Maui County has taken preventative measures to keep potentially toxic stormwater runoff from entering waters off the coast of Lāhainā following the Aug. 8 wildfire that devastated the historic town. Photo courtesy Hawaiʻi DLNR
Maui residents have been manifesting rain, but this actually may be harmful to the waters surrounding Lāhainā. On Aug. 8, a wildfire damaged or destroyed most of the town, including more than 2,200 structures — 86% of which were residential. In the midst of hurricane season, there is concern over potentially toxic sediment runoff, which naturally occurs after heavy rains.
“You really have this toxic soup,” said John Starmer, chief scientist at the Maui Nui Marine Resource Council and regular MauiTimes contributor. “You’ve got heavy metals, you’ve got the residuals of burned plastic, you’ve got all the chemicals that anybody had in their household plus industrial chemicals — all that sort of stuff was burned in an uncontrolled environment.”
The biggest issue here is the unknown: Not only is it difficult to determine what toxins may be in the runoff, there’s also very little research on short- and long-term effects since this is not a common occurrence, according to Starmer.
As post-tropical storm Fernanda approached Hawaiʻi late Sunday night, the National Weather Service announced that it anticipated rainfall in the windward and mauka areas of Maui through Tuesday morning.

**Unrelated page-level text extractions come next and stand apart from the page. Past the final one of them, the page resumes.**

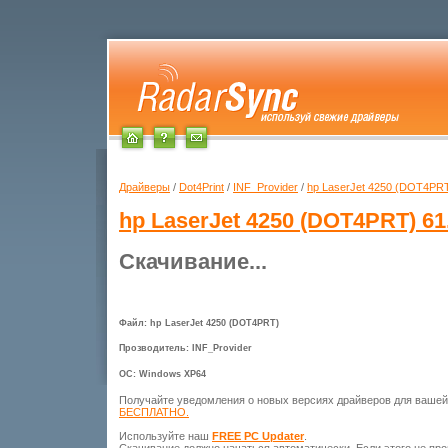
Драйверы
/
Dot4Print
/
INF_Provider
/
hp LaserJet 4250 (DOT4PR
hp LaserJet 4250 (DOT4PRT)
61
Скачивание...
Файл: hp LaserJet 4250 (DOT4PRT)
Прозводитель: INF_Provider
ОС: Windows XP64
Получайте уведомления о новых версиях драйверов для ваше
БЕСПЛАТНО.
Используйте наш
FREE PC Updater
.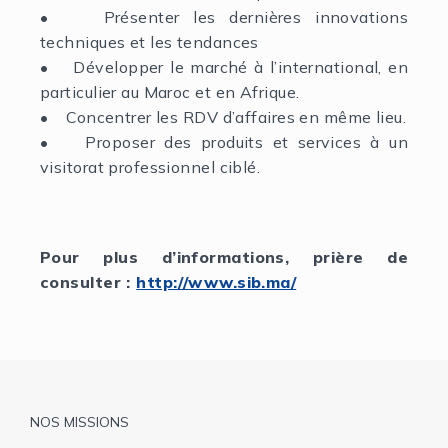
• Présenter les dernières innovations
techniques et les tendances
• Développer le marché à l’international, en
particulier au Maroc et en Afrique.
• Concentrer les RDV d’affaires en même lieu.
• Proposer des produits et services à un
visitorat professionnel ciblé.
Pour plus d’informations, prière de
consulter :
http://www.sib.ma/
Pied
NOS MISSIONS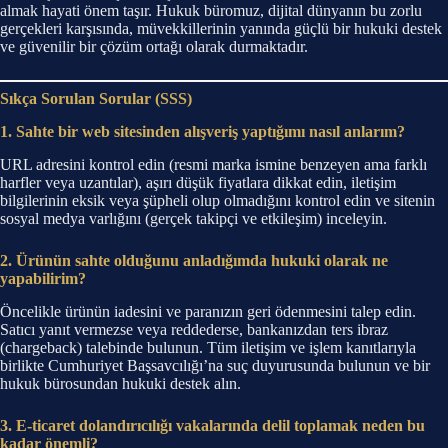
almak hayati önem taşır. Hukuk büromuz, dijital dünyanın bu zorlu
gerçekleri karşısında, müvekkillerinin yanında güçlü bir hukuki destek
ve güvenilir bir çözüm ortağı olarak durmaktadır.
Sıkça Sorulan Sorular (SSS)
1. Sahte bir web sitesinden alışveriş yaptığımı nasıl anlarım?
URL adresini kontrol edin (resmi marka ismine benzeyen ama farklı
harfler veya uzantılar), aşırı düşük fiyatlara dikkat edin, iletişim
bilgilerinin eksik veya şüpheli olup olmadığını kontrol edin ve sitenin
sosyal medya varlığını (gerçek takipçi ve etkileşim) inceleyin.
2. Ürünün sahte olduğunu anladığımda hukuki olarak ne
yapabilirim?
Öncelikle ürünün iadesini ve paranızın geri ödenmesini talep edin.
Satıcı yanıt vermezse veya reddederse, bankanızdan ters ibraz
(chargeback) talebinde bulunun. Tüm iletişim ve işlem kanıtlarıyla
birlikte Cumhuriyet Başsavcılığı’na suç duyurusunda bulunun ve bir
hukuk bürosundan hukuki destek alın.
3. E-ticaret dolandırıcılığı vakalarında delil toplamak neden bu
kadar önemli?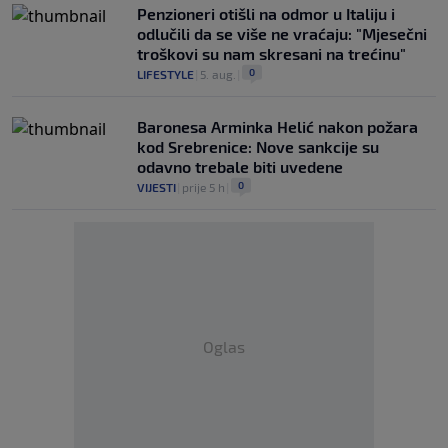
Penzioneri otišli na odmor u Italiju i
odlučili da se više ne vraćaju: "Mjesečni
troškovi su nam skresani na trećinu"
0
LIFESTYLE
|
5. aug.
|
Baronesa Arminka Helić nakon požara
kod Srebrenice: Nove sankcije su
odavno trebale biti uvedene
0
VIJESTI
|
prije 5 h
|
Oglas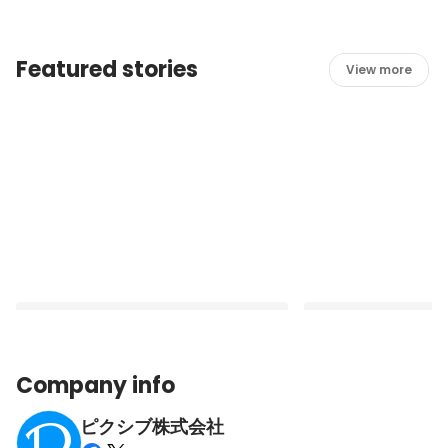
Featured stories
View more
Company info
ピクシブ株式会社
ピクシブの広告収益最大化を担うプログラ
全社のデータを横断的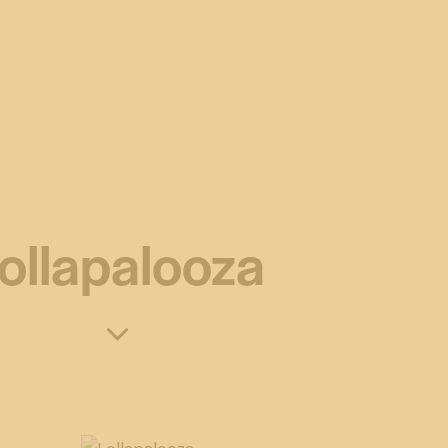
ollapalooza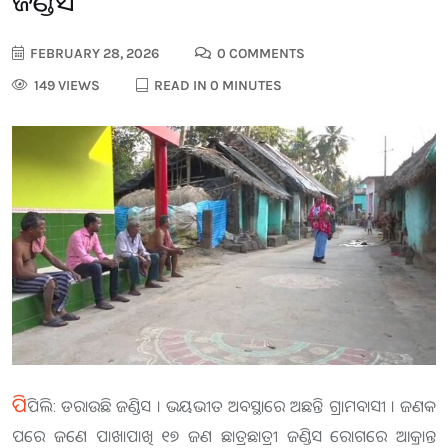
ଜଣ୍ଡିସ
FEBRUARY 28, 2026
0 COMMENTS
149 VIEWS
READ IN 0 MINUTES
ପି
ପିଲି: ଡରାଉଛି ଜଣ୍ଡିସ । ଭୟଭୀତ ଅବସ୍ଥାରେ ଅଛନ୍ତି ଗ୍ରାମବାସୀ । ଜଣକ
ପରେ ଜଣେ ପାଖାପାଖି ୧୭ ଜଣ ଛାତ୍ରଛାତ୍ରୀ ଜଣ୍ଡିସ ରୋଗରେ ଆକ୍ରାନ୍ତ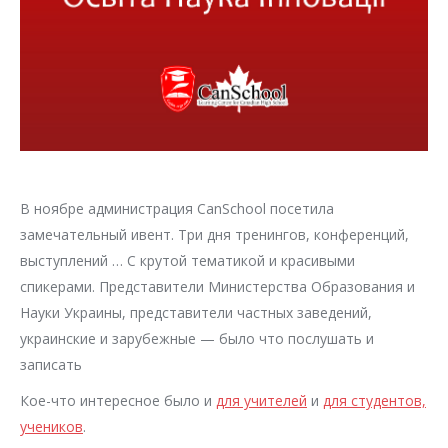
В ноябре администрация CanSchool посетила
замечательный ивент. Три дня тренингов, конференций,
выступлений … С крутой тематикой и красивыми
спикерами. Представители Министерства Образования и
Науки Украины, представители частных заведений,
украинские и зарубежные — было что послушать и
записать
Кое-что интересное было и
для учителей
и
для студентов,
учеников
.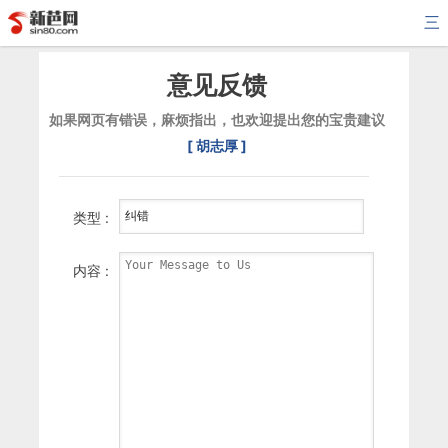
三
意见反馈
如果网页有错误，麻烦指出，也欢迎提出您的宝贵建议
[ 胡志厚 ]
类型 :
内容 :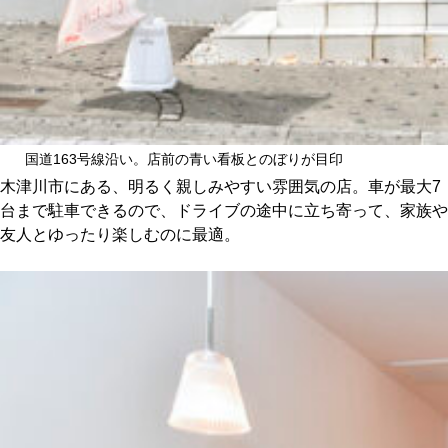
国道163号線沿い。店前の青い看板とのぼりが目印
木津川市にある、明るく親しみやすい雰囲気の店。車が最大7
台まで駐車できるので、ドライブの途中に立ち寄って、家族や
友人とゆったり楽しむのに最適。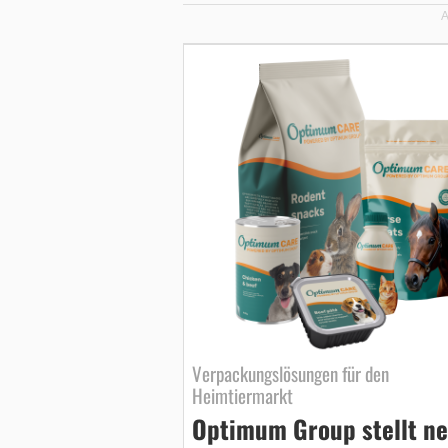
A
Verpackungslösungen für den
Heimtiermarkt
Optimum Group stellt n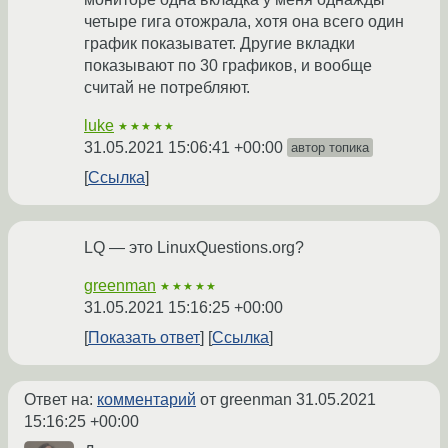
четыре гига отожрала, хотя она всего один
график показыватет. Другие вкладки
показывают по 30 графиков, и вообще
считай не потребляют.
luke
★★★★★
31.05.2021 15:06:41 +00:00
автор топика
Ссылка
LQ — это LinuxQuestions.org?
greenman
★★★★★
31.05.2021 15:16:25 +00:00
Показать ответ
Ссылка
Ответ на:
комментарий
от greenman
31.05.2021
15:16:25 +00:00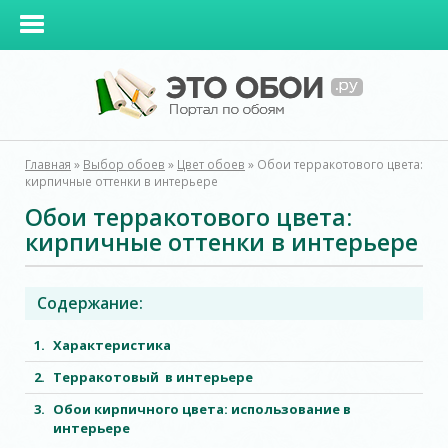
Главная
»
Выбор обоев
»
Цвет обоев
»
Обои терракотового цвета:
кирпичные оттенки в интерьере
Обои терракотового цвета:
кирпичные оттенки в интерьере
Содержание:
Характеристика
Терракотовый в интерьере
Обои кирпичного цвета: использование в
интерьере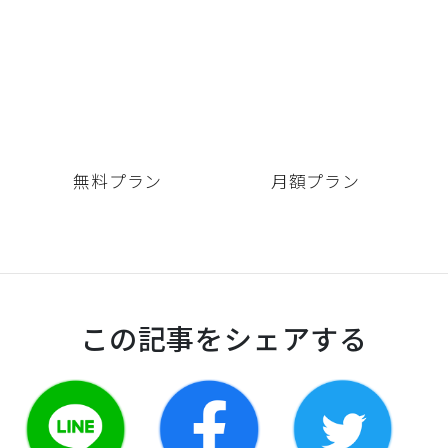
要
無料プラン
月額プラン
この記事をシェアする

In an effort to reduce runoff, the U.S. Coast Guard installed absorbent booms at eight storm drain outfalls that connect the impacted areas of Lāhainā to the ocean. Emergency response crews also deployed inlet protection devices at all street-level storm drain catch basins, according to a Maui County news release.
The Aug. 20 press release was transparent about the fact that these preventative measures may not be enough. This sentiment was echoed by Starmer, who said these devices can effectively hold back larger chunks of debris, but potentially harmful chemicals will likely still seep through.

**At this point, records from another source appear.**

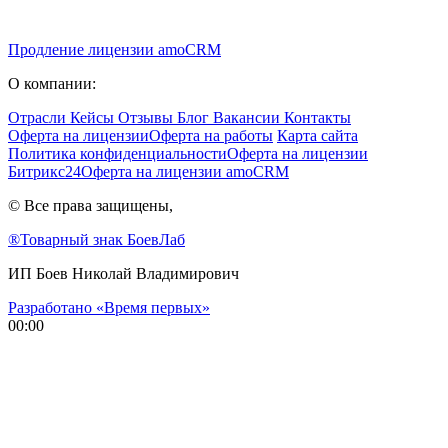
Продление лицензии amoCRM
О компании:
Отрасли
Кейсы
Отзывы
Блог
Вакансии
Контакты
Оферта на лицензии
Оферта на работы
Карта сайта
Политика конфиденциальности
Оферта на лицензии
Битрикс24
Оферта на лицензии amoCRM
© Все права защищены,
®Товарный знак БоевЛаб
ИП Боев Николай Владимирович
Разработано «Время первых»
00:00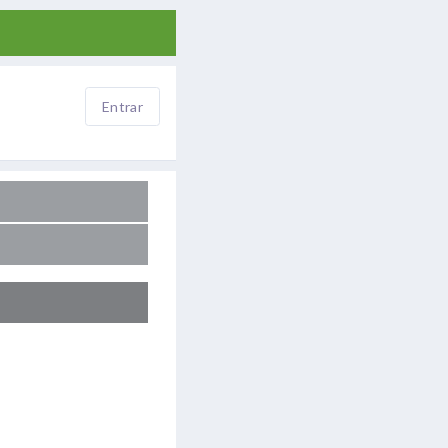
Entrar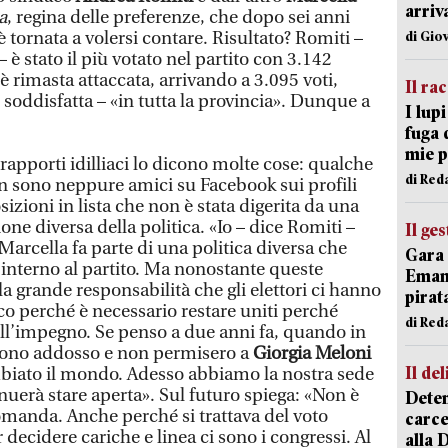
arriv
a
, regina delle preferenze, che dopo sei anni
è tornata a volersi contare. Risultato? Romiti –
di Gio
– è stato il più votato nel partito con 3.142
 è rimasta attaccata, arrivando a 3.095 voti,
Il ra
soddisfatta – «in tutta la provincia». Dunque a
I lup
fuga 
mie 
 rapporti idilliaci lo dicono molte cose: qualche
di Red
on sono neppure amici su Facebook sui profili
posizioni in lista che non è stata digerita da una
ione diversa della politica. «Io – dice Romiti –
Il ge
Marcella fa parte di una politica diversa che
Gara 
 interno al partito. Ma nonostante queste
Emanu
la grande responsabilità che gli elettori ci hanno
pirat
cco perché è necessario restare uniti perché
di Red
dell’impegno. Se penso a due anni fa, quando in
arono addosso e non permisero a
Giorgia Meloni
Il del
ambiato il mondo. Adesso abbiamo la nostra sede
inuerà stare aperta». Sul futuro spiega: «Non è
Deten
omanda. Anche perché si trattava del voto
carce
 decidere cariche e linea ci sono i congressi. Al
alla 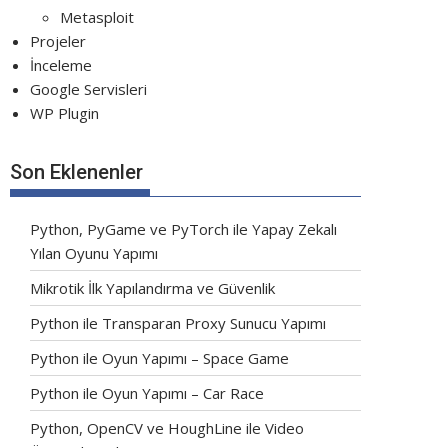
Metasploit
Projeler
İnceleme
Google Servisleri
WP Plugin
Son Eklenenler
Python, PyGame ve PyTorch ile Yapay Zekalı
Yılan Oyunu Yapımı
Mikrotik İlk Yapılandırma ve Güvenlik
Python ile Transparan Proxy Sunucu Yapımı
Python ile Oyun Yapımı – Space Game
Python ile Oyun Yapımı – Car Race
Python, OpenCV ve HoughLine ile Video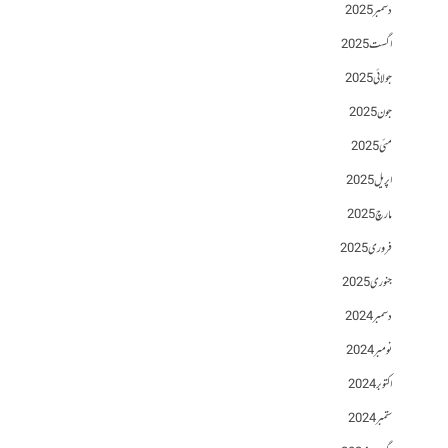
دسمبر 2025
اگست 2025
جولائی 2025
جون 2025
مئی 2025
اپریل 2025
مارچ 2025
فروری 2025
جنوری 2025
دسمبر 2024
نومبر 2024
اکتوبر 2024
ستمبر 2024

Potential negative effects may include a “poisoning effect” on marine life from exposure to the likes of copper or other heavy metals, decreased oxygen levels as well as bacterial and algae blooms, according to Starmer.
“The way to sum it all up is that you are throwing a whole bunch of toxins into the environment. Each of them may have a very different effect on a single organism, but it’s sort of like you’re hitting them from multiple different directions, which is not going to be good for the overall well-being of anything in the water,” he said.
Starmer also pointed to human health risks, as these toxins “tend to accumulate in the food chain.”
Once these materials get into the ocean, Starmer emphasized that they are incredibly difficult to regulate. “All of the environmental organizations I’ve spoken to … [are asking], ‘How do we keep it on the land?’ ” he said. “It’s not great on the land, but it’s much better … than letting it get into the water because you’ve lost control at that point.”
Starmer also noted that the Environmental Protection Agency has made efforts to spray a “binder across contaminated areas to hold everything together” and keep potential toxins on the land until it can be disposed of properly.
If toxins do make it into the ocean, they also run the risk of being spread across a large area due to the strong currents in Lāhainā. This dangerous water quality could affect shorelines from Kāʻanapali all the way to Olowalu Landing, and Maui County has advised beachgoers to stay out of brown water in those areas.
Starmer and other environmental stewards are now pushing for funding to get water tested now in order to have a baseline for further research.
Additionally, landscapes that have been impacted by the Aug. 8 wildfires are at an increased risk for flooding due to the decrease in surrounding vegetation. The possibility of flash flooding, mudslides and unstable roadways will increase, even in areas that are not typically considered high-risk, according to a Maui County press release.
As of publication, the National Weather Service’s forecast for Lāhainā includes scattered showers, mainly before 9 p.m., with a 30% chance of precipitation Aug. 21, as well as isolated showers and a 20% chance of precipitation through Monday, Aug. 28.
Hawaiʻi’s hurricane season runs through Nov. 30, according to the National Oceanic and Atmospheric Administration (NOAA), which has predicted more cyclone activity than usual due to it being an El Niño year.